_Provided records_:
-- START --

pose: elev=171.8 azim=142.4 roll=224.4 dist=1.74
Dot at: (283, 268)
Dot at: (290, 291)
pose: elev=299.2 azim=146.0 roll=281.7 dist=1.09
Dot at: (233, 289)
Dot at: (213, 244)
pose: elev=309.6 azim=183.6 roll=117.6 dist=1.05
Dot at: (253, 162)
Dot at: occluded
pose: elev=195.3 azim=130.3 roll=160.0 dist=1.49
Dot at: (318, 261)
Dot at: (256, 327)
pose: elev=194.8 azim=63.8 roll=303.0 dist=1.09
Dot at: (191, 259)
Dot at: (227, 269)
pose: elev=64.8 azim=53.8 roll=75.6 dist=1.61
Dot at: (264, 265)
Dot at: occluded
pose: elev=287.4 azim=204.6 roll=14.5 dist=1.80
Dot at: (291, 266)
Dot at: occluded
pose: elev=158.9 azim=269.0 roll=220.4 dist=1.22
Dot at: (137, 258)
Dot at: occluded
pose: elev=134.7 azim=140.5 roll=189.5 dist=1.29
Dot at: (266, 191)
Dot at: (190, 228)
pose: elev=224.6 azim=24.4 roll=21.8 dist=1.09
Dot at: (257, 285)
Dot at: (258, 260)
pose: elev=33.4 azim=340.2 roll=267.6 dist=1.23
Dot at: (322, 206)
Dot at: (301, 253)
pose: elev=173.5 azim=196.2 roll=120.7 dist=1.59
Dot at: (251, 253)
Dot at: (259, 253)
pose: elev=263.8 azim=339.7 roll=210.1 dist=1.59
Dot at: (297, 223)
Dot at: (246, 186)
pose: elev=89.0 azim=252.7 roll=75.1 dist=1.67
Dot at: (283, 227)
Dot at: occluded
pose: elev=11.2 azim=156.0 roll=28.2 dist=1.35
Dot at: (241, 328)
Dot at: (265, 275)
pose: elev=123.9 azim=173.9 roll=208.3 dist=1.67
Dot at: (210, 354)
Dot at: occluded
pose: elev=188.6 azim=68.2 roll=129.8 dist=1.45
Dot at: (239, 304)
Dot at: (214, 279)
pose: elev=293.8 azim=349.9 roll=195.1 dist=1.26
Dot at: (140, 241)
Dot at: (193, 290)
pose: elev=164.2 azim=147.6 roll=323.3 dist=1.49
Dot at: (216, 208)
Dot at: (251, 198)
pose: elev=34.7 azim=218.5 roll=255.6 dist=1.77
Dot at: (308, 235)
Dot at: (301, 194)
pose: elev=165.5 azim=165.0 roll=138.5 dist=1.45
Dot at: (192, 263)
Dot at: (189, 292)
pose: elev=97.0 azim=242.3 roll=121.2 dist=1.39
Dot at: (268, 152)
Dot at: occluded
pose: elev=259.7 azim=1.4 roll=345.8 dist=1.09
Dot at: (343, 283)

-- END --

_Direction_:
Please format the lines above as a JSON list of strings, one string per line, with any blank lines left out.

_Correct response_:
[
  "pose: elev=171.8 azim=142.4 roll=224.4 dist=1.74",
  "Dot at: (283, 268)",
  "Dot at: (290, 291)",
  "pose: elev=299.2 azim=146.0 roll=281.7 dist=1.09",
  "Dot at: (233, 289)",
  "Dot at: (213, 244)",
  "pose: elev=309.6 azim=183.6 roll=117.6 dist=1.05",
  "Dot at: (253, 162)",
  "Dot at: occluded",
  "pose: elev=195.3 azim=130.3 roll=160.0 dist=1.49",
  "Dot at: (318, 261)",
  "Dot at: (256, 327)",
  "pose: elev=194.8 azim=63.8 roll=303.0 dist=1.09",
  "Dot at: (191, 259)",
  "Dot at: (227, 269)",
  "pose: elev=64.8 azim=53.8 roll=75.6 dist=1.61",
  "Dot at: (264, 265)",
  "Dot at: occluded",
  "pose: elev=287.4 azim=204.6 roll=14.5 dist=1.80",
  "Dot at: (291, 266)",
  "Dot at: occluded",
  "pose: elev=158.9 azim=269.0 roll=220.4 dist=1.22",
  "Dot at: (137, 258)",
  "Dot at: occluded",
  "pose: elev=134.7 azim=140.5 roll=189.5 dist=1.29",
  "Dot at: (266, 191)",
  "Dot at: (190, 228)",
  "pose: elev=224.6 azim=24.4 roll=21.8 dist=1.09",
  "Dot at: (257, 285)",
  "Dot at: (258, 260)",
  "pose: elev=33.4 azim=340.2 roll=267.6 dist=1.23",
  "Dot at: (322, 206)",
  "Dot at: (301, 253)",
  "pose: elev=173.5 azim=196.2 roll=120.7 dist=1.59",
  "Dot at: (251, 253)",
  "Dot at: (259, 253)",
  "pose: elev=263.8 azim=339.7 roll=210.1 dist=1.59",
  "Dot at: (297, 223)",
  "Dot at: (246, 186)",
  "pose: elev=89.0 azim=252.7 roll=75.1 dist=1.67",
  "Dot at: (283, 227)",
  "Dot at: occluded",
  "pose: elev=11.2 azim=156.0 roll=28.2 dist=1.35",
  "Dot at: (241, 328)",
  "Dot at: (265, 275)",
  "pose: elev=123.9 azim=173.9 roll=208.3 dist=1.67",
  "Dot at: (210, 354)",
  "Dot at: occluded",
  "pose: elev=188.6 azim=68.2 roll=129.8 dist=1.45",
  "Dot at: (239, 304)",
  "Dot at: (214, 279)",
  "pose: elev=293.8 azim=349.9 roll=195.1 dist=1.26",
  "Dot at: (140, 241)",
  "Dot at: (193, 290)",
  "pose: elev=164.2 azim=147.6 roll=323.3 dist=1.49",
  "Dot at: (216, 208)",
  "Dot at: (251, 198)",
  "pose: elev=34.7 azim=218.5 roll=255.6 dist=1.77",
  "Dot at: (308, 235)",
  "Dot at: (301, 194)",
  "pose: elev=165.5 azim=165.0 roll=138.5 dist=1.45",
  "Dot at: (192, 263)",
  "Dot at: (189, 292)",
  "pose: elev=97.0 azim=242.3 roll=121.2 dist=1.39",
  "Dot at: (268, 152)",
  "Dot at: occluded",
  "pose: elev=259.7 azim=1.4 roll=345.8 dist=1.09",
  "Dot at: (343, 283)"
]